Non. Ce n’est pas parce qu’on attendait le Mali en finale que l’Angola nous a surpris. Notre philosophie consistait à jouer match après match. On prenait tous les matchs au sérieux. Les consignes des entraîneurs passaient très bien. Malgré la défaite en finale, on a beaucoup gagné en expérience sur le plan de la participation et sur le plan du professionnalisme.
Quel a été votre match le plus difficile ?
Il y a eu deux. Il y a eu le match contre le Rwanda et bien évidemment la finale contre l’Angola. Les Rwandaises nous ont posé beaucoup de problèmes, surtout au niveau de la défense. Le Rwanda est une équipe très présente au niveau du jeu. Pour la finale, on l’a perdue devant une équipe angolaise plus forte que nous.
Le match le plus facile ?
Le match le plus facile, c’était contre la République de Guinée.

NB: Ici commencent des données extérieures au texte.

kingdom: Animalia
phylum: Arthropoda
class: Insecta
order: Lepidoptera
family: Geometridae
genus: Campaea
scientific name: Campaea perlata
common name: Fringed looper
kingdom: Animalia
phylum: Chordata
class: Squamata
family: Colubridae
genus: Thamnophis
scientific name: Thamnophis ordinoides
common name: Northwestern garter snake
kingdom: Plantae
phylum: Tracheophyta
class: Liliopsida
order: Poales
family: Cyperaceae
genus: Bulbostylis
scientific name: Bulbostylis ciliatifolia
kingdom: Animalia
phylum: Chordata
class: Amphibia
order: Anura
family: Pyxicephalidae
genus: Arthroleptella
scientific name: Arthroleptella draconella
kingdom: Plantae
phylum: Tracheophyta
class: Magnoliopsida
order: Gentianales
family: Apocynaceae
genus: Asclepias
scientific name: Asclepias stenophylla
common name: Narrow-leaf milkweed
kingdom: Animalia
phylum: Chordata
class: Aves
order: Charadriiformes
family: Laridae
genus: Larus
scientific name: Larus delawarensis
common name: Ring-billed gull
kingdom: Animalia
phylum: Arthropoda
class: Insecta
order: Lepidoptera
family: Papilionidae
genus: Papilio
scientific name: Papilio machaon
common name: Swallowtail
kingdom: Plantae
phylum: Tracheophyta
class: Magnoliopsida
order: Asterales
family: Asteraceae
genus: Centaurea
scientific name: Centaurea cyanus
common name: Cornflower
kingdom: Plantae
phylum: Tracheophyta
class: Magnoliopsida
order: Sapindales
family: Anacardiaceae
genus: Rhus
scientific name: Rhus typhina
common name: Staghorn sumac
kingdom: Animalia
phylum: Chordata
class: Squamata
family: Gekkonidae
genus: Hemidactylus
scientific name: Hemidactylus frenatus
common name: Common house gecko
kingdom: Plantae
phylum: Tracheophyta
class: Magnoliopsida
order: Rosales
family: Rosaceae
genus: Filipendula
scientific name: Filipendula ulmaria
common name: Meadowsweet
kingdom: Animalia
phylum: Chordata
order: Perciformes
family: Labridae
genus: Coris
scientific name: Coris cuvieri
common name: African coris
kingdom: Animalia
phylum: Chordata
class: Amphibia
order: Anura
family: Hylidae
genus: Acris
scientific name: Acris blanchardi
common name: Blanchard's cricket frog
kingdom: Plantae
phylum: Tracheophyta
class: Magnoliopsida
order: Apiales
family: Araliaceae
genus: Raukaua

Comment comptez-vous préparer le tournoi préliminaire des Jeux olympiques de Londres 2012 ?
Tout dépendra de la feuille de route que les dirigeants vont tracer. C’est un tournoi qu’on prend au sérieux. Surtout qu’on aura affaire à de grandes nations européennes comme la France… Je pense qu’en maintenant notre entraîneur, Moustapha Gaye, et le groupe actuel, on aura des arguments à faire valoir.
Quel avenir pour Diodio en équipe nationale du Sénégal ?
Tant que mon pays aura besoin de moi, je serais toujours là pour le servir. J’aime le Sénégal qui m’a tout donné. Ce n’est pas l’amateurisme des dirigeants ou des questions de primes qui me feront laisser ma nation.
Quel est l’avenir professionnel de Diodio ?
Pour le moment, je suis en Suisse. Tout se passe très bien avec mon club. Je n’ai pas de soucis. Tout le monde m’aime là-bas. Je ne peux que remercier le bon Dieu. Ça fait six ans que je suis en Suisse. Je ne m’ennuie pas là-bas.